*** GIVEN DATA Section Begins ***

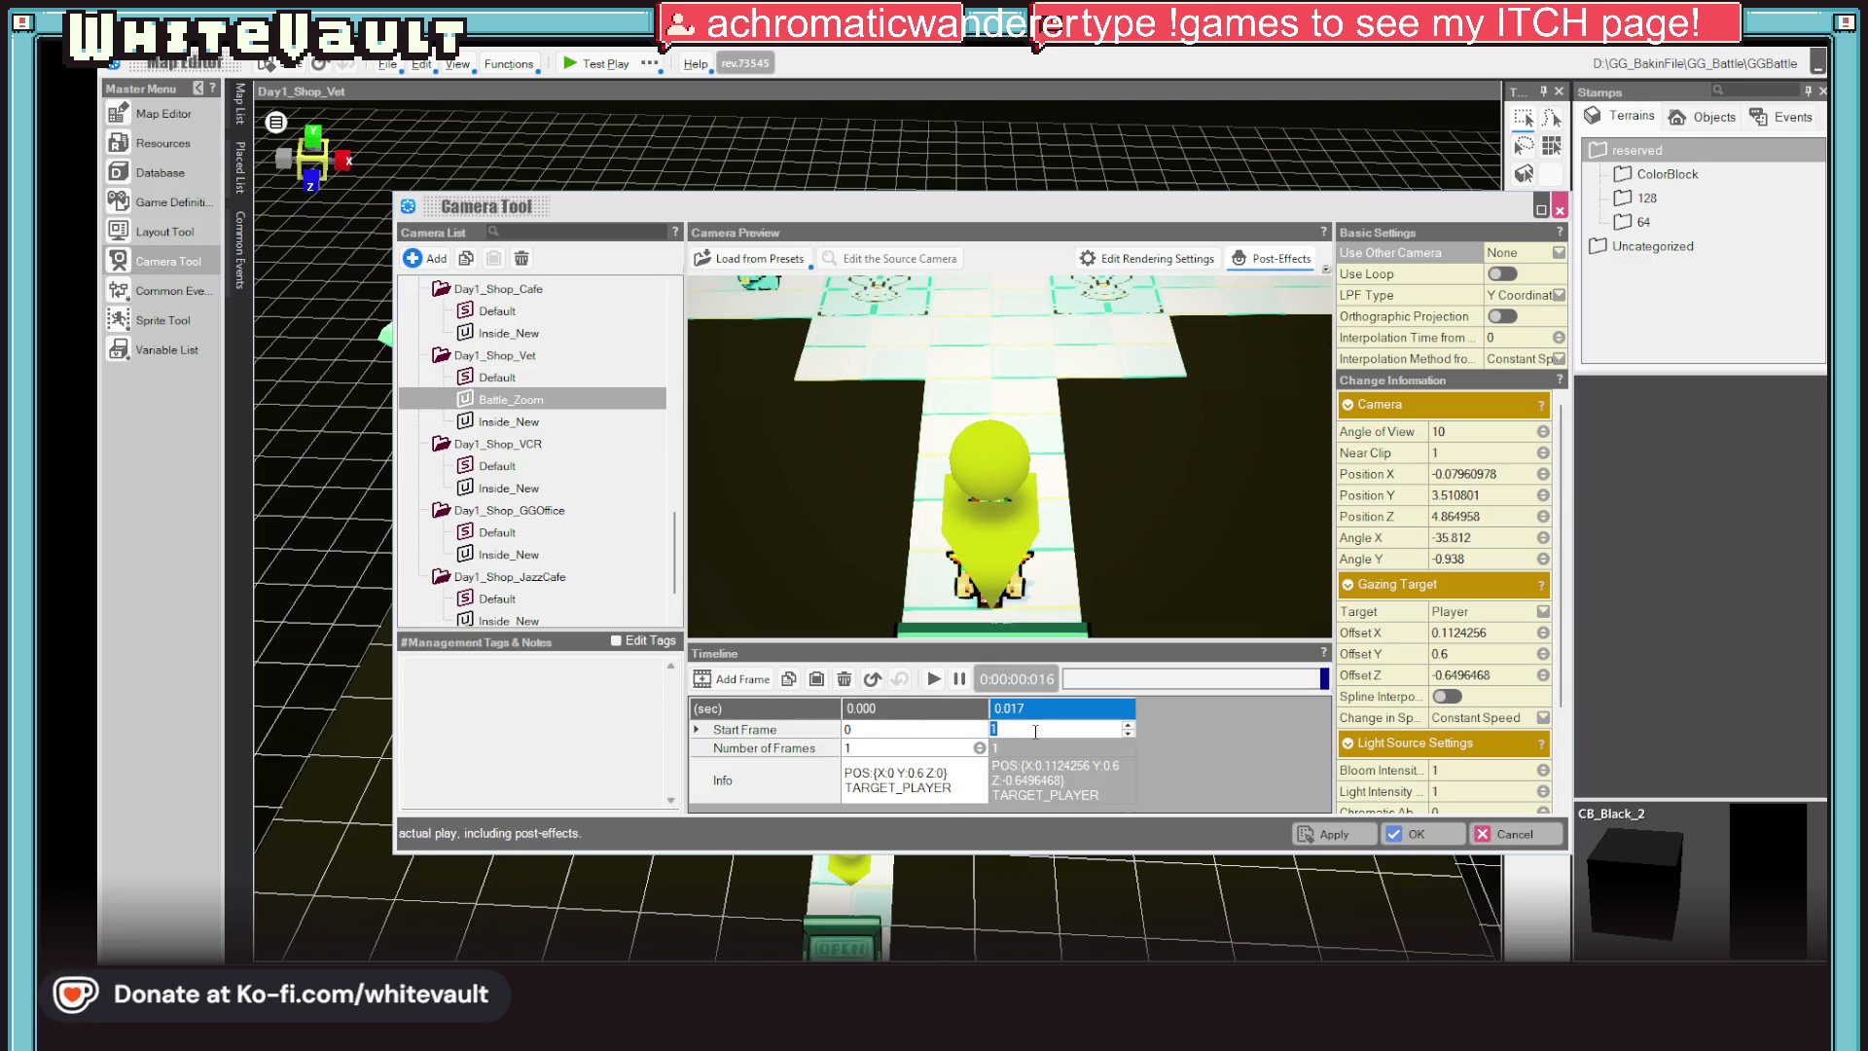
type("20")
key("Return")
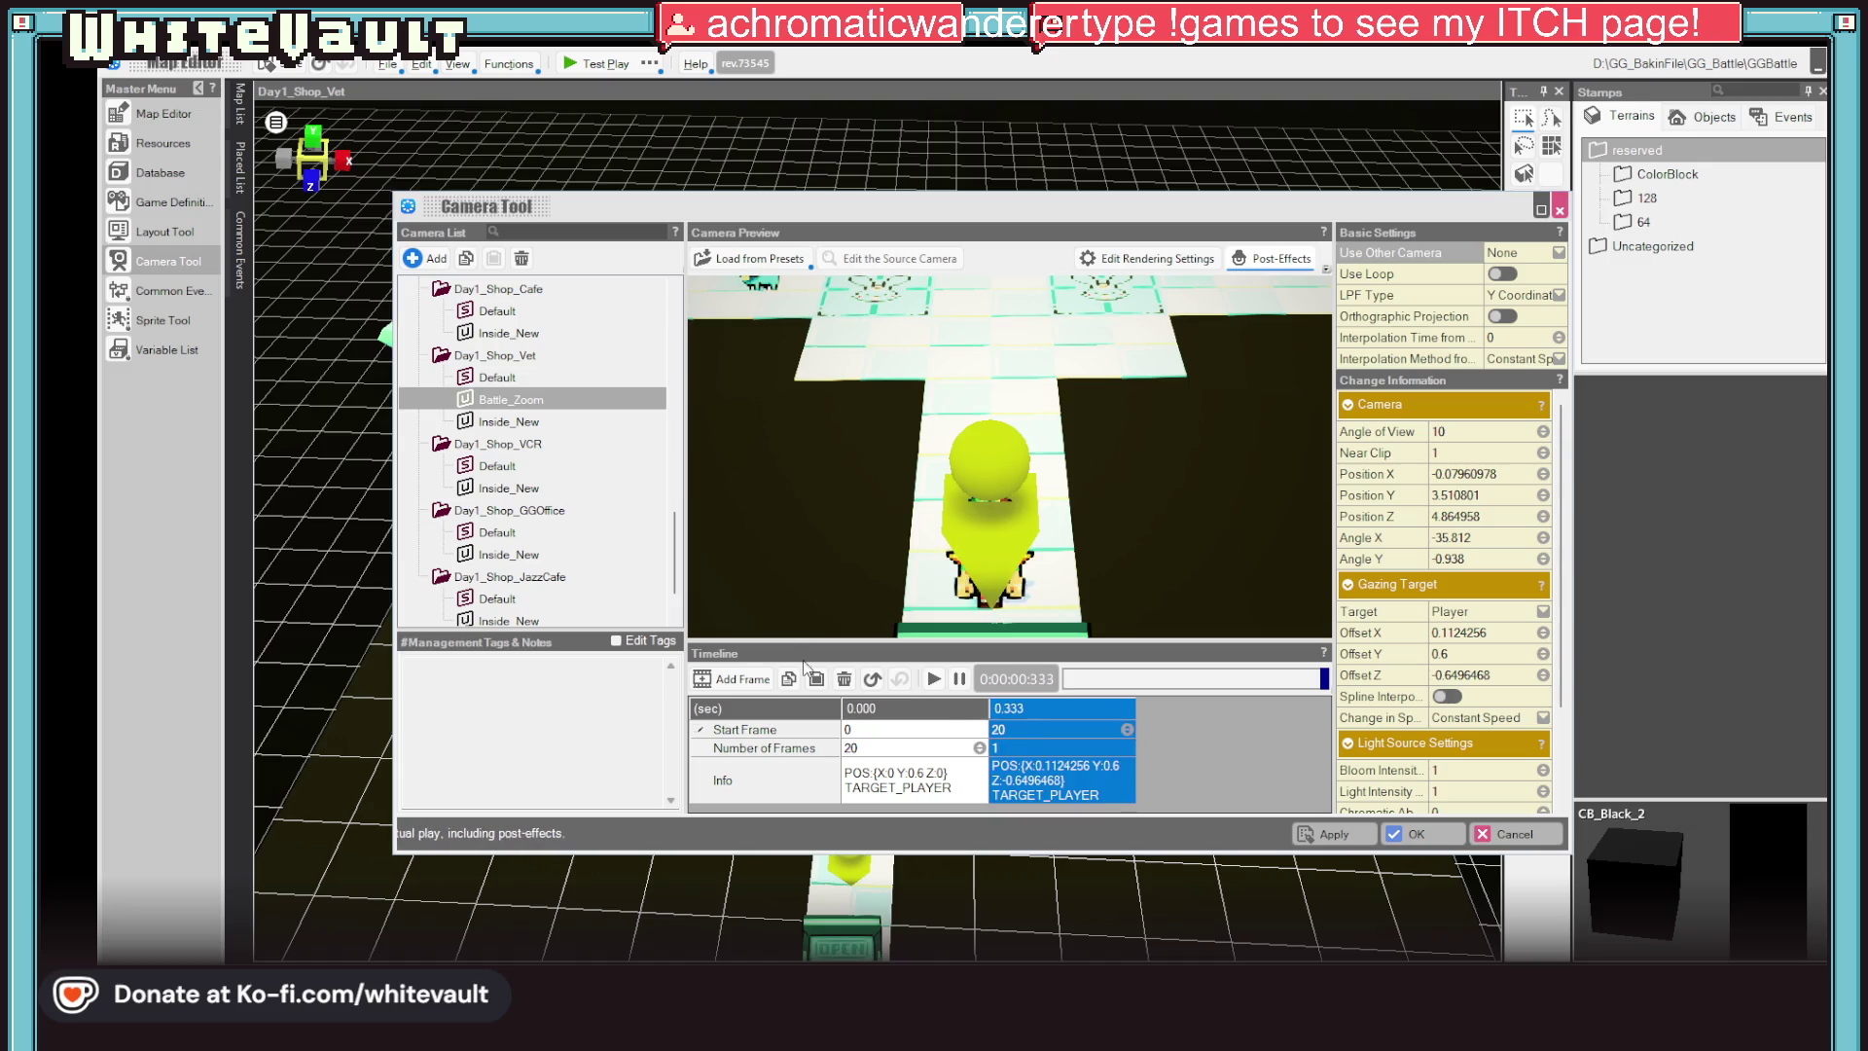
left_click(934, 680)
left_click(941, 684)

*** GIVEN DATA Section Ends ***

# [WHAT THE TASK REQUIRES]
Every line above has to be output exactly; the pictures must be dropped.

# [RESULT FOR THIS TASK]
type("20")
key("Return")
left_click(934, 680)
left_click(941, 684)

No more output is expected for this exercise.